Re: Analysis of Example in ShEx paper submitted to SWJ from Peter F. Patel-Schneider on 2016-01-04 (public-data-shapes-wg@w3.org from January 2016)

From: Peter F. Patel-Schneider <pfpschneider@gmail.com>
Date: Mon, 4 Jan 2016 14:44:49 -0800
To: Jose Emilio Labra Gayo <jelabra@gmail.com>
Cc: Eric Prud'hommeaux <eric@w3.org>, RDF Data Shapes Working Group <public-data-shapes-wg@w3.org>
Message-ID: <568AF5E1.3090808@gmail.com>
On 01/01/2016 11:41 PM, Jose Emilio Labra Gayo wrote:
>     >
>     > 1 a little explanatory text to the effect of "The original
>     >   representation of the web index included type arcs on every
>     >   node. This is not the case for RDF data in general so we are
>     >   modifying the use case to illustrate how validation occurs without
>     >   discriminating type arcs."
>     >
>     > 2 abandon the web index use case and cook up something much less
>     >   documented.
>     >
>     > IMO, 1 seems much more satisfactory to readers in general.
> 
>     I disagree, particularly given the thrust of the submission.  
> 
> 
> Maybe you are trying to impose a thrust to the submission that is not the one
> that the authors intended to be.

Of course this is entirely possible, as all I have to go on is the submission.

>     Given that the
>     paper appears to be about how suitable ShEx is for linked data portals, the
>     ideal would be to show this with actual use cases.  
> 
> 
> The paper is not "just" about how suitable ShEx is for linked data portals:
> the paper describes a linked data portal using ShEx, 

One of my major concerns with the submission is that there are
inadequately-explained differences between what is described in the submission
that I reviewed and previous publications about the portal.

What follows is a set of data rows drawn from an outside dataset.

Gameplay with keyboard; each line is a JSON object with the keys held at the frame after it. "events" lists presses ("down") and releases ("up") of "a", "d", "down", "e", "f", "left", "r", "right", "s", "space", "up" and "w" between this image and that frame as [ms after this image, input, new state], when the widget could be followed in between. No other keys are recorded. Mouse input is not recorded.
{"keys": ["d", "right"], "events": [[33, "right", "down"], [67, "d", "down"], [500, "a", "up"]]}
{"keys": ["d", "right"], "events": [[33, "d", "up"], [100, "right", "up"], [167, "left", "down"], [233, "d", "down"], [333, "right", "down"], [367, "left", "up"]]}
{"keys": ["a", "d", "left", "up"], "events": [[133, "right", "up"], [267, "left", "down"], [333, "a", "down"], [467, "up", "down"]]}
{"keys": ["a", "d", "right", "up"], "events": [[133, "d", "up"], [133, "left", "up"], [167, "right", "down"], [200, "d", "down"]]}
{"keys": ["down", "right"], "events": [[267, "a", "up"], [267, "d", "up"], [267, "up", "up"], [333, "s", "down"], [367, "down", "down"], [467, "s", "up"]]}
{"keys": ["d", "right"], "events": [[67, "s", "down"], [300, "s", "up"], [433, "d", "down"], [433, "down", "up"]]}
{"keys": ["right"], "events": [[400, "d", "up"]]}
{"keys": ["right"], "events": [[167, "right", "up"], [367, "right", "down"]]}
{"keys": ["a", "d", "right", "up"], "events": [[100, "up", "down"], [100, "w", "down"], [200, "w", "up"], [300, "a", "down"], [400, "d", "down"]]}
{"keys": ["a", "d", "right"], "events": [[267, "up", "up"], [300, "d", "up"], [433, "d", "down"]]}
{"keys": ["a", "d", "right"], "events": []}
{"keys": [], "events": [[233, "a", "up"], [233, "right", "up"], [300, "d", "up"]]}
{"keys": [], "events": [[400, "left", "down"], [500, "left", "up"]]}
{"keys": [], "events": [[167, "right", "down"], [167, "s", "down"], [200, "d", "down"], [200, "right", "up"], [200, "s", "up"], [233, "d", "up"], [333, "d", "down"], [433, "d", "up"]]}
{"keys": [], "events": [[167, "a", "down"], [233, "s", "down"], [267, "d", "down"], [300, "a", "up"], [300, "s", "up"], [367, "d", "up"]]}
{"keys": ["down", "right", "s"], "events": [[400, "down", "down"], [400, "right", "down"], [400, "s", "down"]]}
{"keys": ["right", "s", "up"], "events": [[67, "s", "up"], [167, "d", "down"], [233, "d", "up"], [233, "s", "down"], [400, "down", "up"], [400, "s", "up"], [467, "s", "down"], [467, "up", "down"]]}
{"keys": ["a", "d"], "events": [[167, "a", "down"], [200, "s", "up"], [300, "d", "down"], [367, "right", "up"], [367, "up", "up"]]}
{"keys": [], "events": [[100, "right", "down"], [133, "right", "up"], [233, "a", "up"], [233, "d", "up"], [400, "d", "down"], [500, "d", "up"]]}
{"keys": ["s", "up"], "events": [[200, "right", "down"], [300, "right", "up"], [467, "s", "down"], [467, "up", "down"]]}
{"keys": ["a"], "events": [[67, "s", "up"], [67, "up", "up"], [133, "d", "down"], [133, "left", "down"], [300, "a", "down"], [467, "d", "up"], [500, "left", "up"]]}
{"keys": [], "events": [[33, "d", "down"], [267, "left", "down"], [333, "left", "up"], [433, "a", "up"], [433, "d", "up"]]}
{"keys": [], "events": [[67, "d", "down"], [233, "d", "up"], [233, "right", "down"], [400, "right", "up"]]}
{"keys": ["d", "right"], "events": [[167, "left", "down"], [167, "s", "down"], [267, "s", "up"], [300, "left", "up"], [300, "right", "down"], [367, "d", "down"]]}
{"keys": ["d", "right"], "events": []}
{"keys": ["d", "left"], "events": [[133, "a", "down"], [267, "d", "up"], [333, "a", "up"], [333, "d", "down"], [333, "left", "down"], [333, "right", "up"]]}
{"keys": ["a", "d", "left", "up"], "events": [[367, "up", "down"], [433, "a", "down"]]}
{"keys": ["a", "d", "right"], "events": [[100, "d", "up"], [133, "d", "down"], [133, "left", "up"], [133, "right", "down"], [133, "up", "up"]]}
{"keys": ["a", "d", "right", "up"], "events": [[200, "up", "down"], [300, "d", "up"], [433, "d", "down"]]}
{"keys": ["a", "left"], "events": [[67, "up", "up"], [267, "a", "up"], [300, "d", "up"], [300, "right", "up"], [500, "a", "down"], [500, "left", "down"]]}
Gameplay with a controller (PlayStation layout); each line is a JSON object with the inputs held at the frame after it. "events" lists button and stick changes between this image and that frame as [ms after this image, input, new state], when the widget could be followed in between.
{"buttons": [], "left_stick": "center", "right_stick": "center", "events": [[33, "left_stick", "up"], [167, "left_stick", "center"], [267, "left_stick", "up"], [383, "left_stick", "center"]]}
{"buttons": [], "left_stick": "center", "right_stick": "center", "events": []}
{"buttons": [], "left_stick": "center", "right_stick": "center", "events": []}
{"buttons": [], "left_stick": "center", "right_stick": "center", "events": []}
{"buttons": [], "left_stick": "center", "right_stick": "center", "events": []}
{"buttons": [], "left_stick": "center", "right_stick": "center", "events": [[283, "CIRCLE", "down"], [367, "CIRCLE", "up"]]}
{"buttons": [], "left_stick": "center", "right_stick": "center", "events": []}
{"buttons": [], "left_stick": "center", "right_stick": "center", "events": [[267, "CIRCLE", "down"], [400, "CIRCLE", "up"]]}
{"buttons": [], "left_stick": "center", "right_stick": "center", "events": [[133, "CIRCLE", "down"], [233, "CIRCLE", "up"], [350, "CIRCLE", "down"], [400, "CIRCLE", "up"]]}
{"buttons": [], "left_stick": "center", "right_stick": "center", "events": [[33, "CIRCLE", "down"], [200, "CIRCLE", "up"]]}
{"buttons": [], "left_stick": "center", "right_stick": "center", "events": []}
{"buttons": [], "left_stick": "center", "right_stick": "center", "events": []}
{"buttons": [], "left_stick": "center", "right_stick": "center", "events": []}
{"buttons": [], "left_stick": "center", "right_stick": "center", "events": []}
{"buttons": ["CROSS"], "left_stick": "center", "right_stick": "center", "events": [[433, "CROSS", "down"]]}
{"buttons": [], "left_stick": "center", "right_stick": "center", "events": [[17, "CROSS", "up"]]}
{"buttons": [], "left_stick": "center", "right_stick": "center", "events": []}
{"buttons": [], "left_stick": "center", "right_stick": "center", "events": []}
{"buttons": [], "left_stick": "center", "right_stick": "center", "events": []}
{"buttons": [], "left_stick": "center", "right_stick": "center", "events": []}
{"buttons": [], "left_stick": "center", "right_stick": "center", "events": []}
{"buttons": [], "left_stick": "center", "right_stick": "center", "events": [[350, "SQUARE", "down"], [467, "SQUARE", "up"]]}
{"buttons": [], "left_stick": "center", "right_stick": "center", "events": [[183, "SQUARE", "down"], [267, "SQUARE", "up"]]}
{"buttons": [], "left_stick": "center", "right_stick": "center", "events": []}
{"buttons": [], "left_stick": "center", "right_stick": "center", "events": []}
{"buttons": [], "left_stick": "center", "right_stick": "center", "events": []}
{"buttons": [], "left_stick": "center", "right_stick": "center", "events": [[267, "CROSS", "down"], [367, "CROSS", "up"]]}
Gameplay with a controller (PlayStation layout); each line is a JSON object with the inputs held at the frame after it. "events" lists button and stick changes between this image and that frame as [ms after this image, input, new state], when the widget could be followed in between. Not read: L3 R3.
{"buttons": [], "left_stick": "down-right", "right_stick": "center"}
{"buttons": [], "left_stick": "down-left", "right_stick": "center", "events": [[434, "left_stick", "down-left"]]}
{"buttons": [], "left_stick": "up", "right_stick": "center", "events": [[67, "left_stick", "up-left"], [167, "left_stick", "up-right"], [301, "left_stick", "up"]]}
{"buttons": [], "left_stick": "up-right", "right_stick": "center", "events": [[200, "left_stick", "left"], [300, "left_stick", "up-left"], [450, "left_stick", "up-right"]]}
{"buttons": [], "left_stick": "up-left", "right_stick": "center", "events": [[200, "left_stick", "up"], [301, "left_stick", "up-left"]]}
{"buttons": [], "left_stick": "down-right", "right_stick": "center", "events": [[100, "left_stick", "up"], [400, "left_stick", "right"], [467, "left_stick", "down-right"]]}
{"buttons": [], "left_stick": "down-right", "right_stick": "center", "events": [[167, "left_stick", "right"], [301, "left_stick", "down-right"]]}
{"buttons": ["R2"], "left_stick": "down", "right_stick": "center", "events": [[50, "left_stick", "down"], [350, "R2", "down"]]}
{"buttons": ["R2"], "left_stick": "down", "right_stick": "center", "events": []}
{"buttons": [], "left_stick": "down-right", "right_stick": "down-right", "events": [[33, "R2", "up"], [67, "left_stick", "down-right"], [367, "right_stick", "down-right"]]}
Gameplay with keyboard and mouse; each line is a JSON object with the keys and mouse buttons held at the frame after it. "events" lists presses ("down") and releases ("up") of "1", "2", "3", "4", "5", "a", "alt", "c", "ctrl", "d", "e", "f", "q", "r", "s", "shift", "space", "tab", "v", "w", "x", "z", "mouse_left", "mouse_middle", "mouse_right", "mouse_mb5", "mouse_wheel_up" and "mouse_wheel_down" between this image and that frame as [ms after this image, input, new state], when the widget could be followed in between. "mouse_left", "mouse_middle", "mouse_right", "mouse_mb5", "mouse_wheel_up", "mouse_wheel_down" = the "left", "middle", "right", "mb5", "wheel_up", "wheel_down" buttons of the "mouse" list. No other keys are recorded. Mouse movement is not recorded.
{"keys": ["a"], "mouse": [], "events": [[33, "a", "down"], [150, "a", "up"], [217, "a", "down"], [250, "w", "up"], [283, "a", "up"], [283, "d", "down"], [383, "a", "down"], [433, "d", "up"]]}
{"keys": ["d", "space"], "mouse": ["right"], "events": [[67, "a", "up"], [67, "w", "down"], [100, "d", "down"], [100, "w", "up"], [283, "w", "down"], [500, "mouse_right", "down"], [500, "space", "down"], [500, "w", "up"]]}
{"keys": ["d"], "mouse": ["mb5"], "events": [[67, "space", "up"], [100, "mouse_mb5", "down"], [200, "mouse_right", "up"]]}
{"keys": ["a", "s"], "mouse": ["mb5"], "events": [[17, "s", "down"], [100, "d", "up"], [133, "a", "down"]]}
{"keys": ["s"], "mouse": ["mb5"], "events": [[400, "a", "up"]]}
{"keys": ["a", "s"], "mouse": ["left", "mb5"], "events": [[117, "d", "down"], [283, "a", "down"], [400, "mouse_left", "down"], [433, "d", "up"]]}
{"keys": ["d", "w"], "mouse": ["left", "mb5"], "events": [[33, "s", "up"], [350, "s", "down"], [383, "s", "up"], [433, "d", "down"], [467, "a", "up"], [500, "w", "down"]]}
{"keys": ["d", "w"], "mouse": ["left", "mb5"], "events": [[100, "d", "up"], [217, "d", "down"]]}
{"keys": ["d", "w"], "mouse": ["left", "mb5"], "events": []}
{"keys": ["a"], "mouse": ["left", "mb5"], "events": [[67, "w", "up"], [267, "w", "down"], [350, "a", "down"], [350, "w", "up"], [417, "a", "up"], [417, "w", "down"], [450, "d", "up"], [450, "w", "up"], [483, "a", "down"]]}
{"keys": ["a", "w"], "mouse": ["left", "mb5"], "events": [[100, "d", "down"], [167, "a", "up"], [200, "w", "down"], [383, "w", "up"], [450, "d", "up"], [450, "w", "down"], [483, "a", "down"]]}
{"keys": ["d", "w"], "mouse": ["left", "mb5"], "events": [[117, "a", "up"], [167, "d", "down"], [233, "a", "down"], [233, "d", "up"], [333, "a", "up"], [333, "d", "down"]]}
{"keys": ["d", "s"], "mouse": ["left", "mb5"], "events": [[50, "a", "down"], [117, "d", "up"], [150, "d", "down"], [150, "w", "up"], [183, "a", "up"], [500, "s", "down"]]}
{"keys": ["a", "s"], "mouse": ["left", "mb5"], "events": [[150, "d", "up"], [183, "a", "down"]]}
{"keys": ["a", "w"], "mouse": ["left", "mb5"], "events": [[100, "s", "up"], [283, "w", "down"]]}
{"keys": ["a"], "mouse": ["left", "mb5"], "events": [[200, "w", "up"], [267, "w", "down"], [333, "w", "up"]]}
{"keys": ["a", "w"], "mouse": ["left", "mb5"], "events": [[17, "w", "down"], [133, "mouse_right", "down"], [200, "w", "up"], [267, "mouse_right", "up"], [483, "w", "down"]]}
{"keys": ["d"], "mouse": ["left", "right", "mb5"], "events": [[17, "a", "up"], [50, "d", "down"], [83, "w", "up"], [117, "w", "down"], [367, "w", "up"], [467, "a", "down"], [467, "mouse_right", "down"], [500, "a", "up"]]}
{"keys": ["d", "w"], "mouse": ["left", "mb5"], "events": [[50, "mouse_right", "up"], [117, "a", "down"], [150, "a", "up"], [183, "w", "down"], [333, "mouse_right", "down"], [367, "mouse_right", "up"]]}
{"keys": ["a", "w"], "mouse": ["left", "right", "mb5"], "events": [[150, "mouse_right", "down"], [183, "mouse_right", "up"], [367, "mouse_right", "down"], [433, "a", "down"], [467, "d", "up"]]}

> talks about how it can be
> used to validate it with some tools, 

Another of my concerns is that the ShEx shapes in the submission do not
capture what is shown for the portal in the submission.

> describes the same data model in SHACL,
> proposes a tool that can generate that data model on demand as a benchmarking
> tool and concludes that "the benefits of validation using either ShEx or SHACL
> can help the adoption of RDF based solutions where the quality of data is an
> important issue."
> 
>     Features of ShEx that go
>     beyond the actual use cases could be covered in a separate section.  
> 
> 
> The features have been included because they fit into the use case that is
> being described. 

I do not think that this is the case.  As I stated above, the ShEx shapes in
the submission do not match the use case as described in the submission
Although the description of the use case is informal and incomplete, several
parts of it that appear to work the same are handled with ShEx shapes which
quite different behaviour.  Some of differences involve features that only
show up on one place.  These features thus do not appear to fit into the use
case that is being described.

> We have already a section devoted to "Advanced features"
> where we talk about other features that didn't fit so well into that use case
> or whose introduction was considered less important.
>  
> 
>     If
>     something other than actual use cases is being employed it seems to me to be
>     better to make up something and show that this something is illustrative of
>     actual use cases.
> 
>     Using a modified use case just looks like the modifications were added only
>     because they can be handled by the technology at hand.
> 
> 
> All the modifications can be justified by that use case. I have already said
> that some modifications were introduced to make the paper more readable and
> less repetitive. Other modifications were introduced because we considered
> them to be important...for example the introduction of CLOSED shapes is
> interesting because at the time that we wrote the original paper it was not so
> clear (at least to me) the distinction between closed and open shapes...in the
> original data model every shape was closed. However in the paper we thought
> that it was more interesting to have open shapes by default and to define one
> of the shapes as closed. Something similar happened to the inclusion of
> disjunction that we didn't use in the original data model because we were not
> sure how to handle it at that time.

I don't understand how you can think that these changes are at all helpful to
the argument that ShEx is good for linked data portals.   Either you are
writing something that handles the WebIndex portal correctly (and if this is
different from what you previously published you have to make a very strong
case that what you have now is better than what you had then) or you are not
(and you have to be very clear that you are only using the WebIndex portal as
a general motivation).

> With regards to the use of "rdf:type" arcs for every node, although in the
> case of countries, they all had "rdf:type" arcs, there were other nodes like
> computations that didn't have such a restriction. For example, you can see
> that the following node doesn't include the "rdf:type" arc:
> 
> http://data.webfoundation.org/webindex/v2013/observation/computed_2009_1386752461095_53574

If there is data that doesn't use rdf:type links, then use that data to
motivate the exclusion of rdf:type links.

> However, as I have already said, we thought that it was better to simplify the
> paper omitting the definitions of the statistical computations.

Simplification is probably reasonable here, but that is not all that is going on.

> 
> Jose Labra

peter
Received on Monday, 4 January 2016 22:45:20 UTC